Re: Conflict detection for update_deleted in logical replication - Mailing list pgsql-hackers

From shveta malik
Subject Re: Conflict detection for update_deleted in logical replication
Date
Msg-id CAJpy0uBsWZhEZziLg2PpmVKegOcWfie4gXU3nW2cfCj7cs2t_g@mail.gmail.com
Whole thread Raw
In response to RE: Conflict detection for update_deleted in logical replication  ("Zhijie Hou (Fujitsu)" <houzj.fnst@fujitsu.com>)
Responses Re: Conflict detection for update_deleted in logical replication
List pgsql-hackers
On Fri, Aug 1, 2025 at 9:16 PM Zhijie Hou (Fujitsu)
<houzj.fnst@fujitsu.com> wrote:
>
>
> Thanks for confirming. Here is V56 patch set which addressed all the
> comments including the comments from Amit[1] and Shveta[2].
>
> I have merged V55-0002 into 0001 and updated the list of author
> and reviewers based on my knowledge.
>

Thank You Hou-San for the patches. Please find a few initial comments on 002:


1)
src/sgml/system-views.sgml:
+         <para>
+          <literal>conflict_retention_exceeds_max_duration</literal> means that
+          the duration for retaining conflict information, which is used
+          in logical replication conflict detection, has exceeded the maximum
+          allowable limit.
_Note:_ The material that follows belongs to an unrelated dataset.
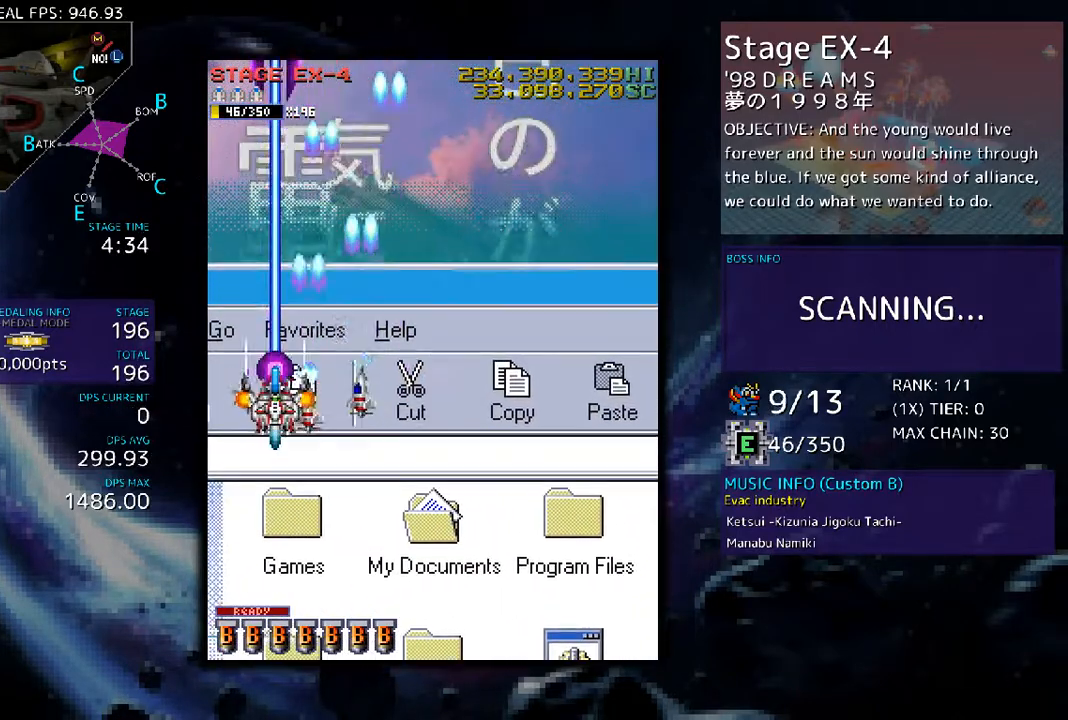
{"buttons": [], "events": []}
It is set only for the slot
+          <literal>pg_conflict_detection</literal>, which is created when
+          <link
linkend="sql-createsubscription-params-with-retain-dead-tuples"><literal>retain_dead_tuples</literal></link>
+          is enabled.
+         </para>

We can mention 'max_conflict_retention_duration' here i.e:
...has exceeded the maximum allowable limit of max_conflict_retention_duration.


2)
Shall we rename 'conflict_retention_exceeds_max_duration' as
'conflict_info_retention_exceeds_limit'? It is better to incorporate
'info' keyword, but then
'conflict_info_retention_exceeds_max_duration' becomes too long and
thus I suggest 'conflict_info_retention_exceeds_limit'. Thoughts?


3)
src/sgml/monitoring.sgml:
+     <row>
+      <entry role="catalog_table_entry"><para role="column_definition">
+       <structfield>retain_dead_tuples</structfield> <type>boolean</type>
+      </para>
+      <para>
+       True if <link
linkend="sql-createsubscription-params-with-retain-dead-tuples"><literal>retain_dead_tuples</literal></link>
+       is enabled and the duration for which conflict information is
+       retained for conflict detection by this apply worker does not exceed
+       <link linkend="guc-max-conflict-retention-duration"><literal>max_conflict_retention_duration</literal></link>;
NULL for
+       parallel apply workers and table synchronization workers.
+      </para></entry>
+     </row>

a)
In the html file, the link does not take me to
'max_conflict_retention_duration' GUC. It takes to that page but to
some other location.

b)
+       the duration for which conflict information is
+       retained for conflict detection by this apply worker

Shall this be better:  'the duration for which information useful for
conflict detection is retained by this apply worker'

4)
src/sgml/config.sgml:

a)
+        Maximum duration for which each apply worker can request to retain the
+        information useful for conflict detection when
+        <literal>retain_dead_tuples</literal> is enabled for the associated
+        subscriptions.

Shall it be :
"Maximum duration for which each apply worker is allowed to retain.."
or "can retain"?

b)
src/sgml/config.sgml
+        subscriptions. The default value is <literal>0</literal>, indicating
+        that conflict information is retained until it is no longer needed for
+        detection purposes. If this value is specified without units, it is
+        taken as milliseconds.

'that conflict information is retained' --> 'that information useful
for conflict detection is retained'

c)
src/sgml/config.sgml
+        The replication slot
+        <quote><literal>pg_conflict_detection</literal></quote> that used to
+        retain conflict information will be invalidated if all apply workers
+        associated with the subscriptions, where

'that used' --> 'that is used'

5)
ApplyLauncherMain():
+ /*
+ * Stop the conflict information retention only if all workers
+ * for subscriptions with retain_dead_tuples enabled have
+ * requested it.
+ */
+ stop_retention &= sub->enabled;

This comment is not clear. By enabling or disabling subscription, how
can it request for 'stop or continue conflict info retention'?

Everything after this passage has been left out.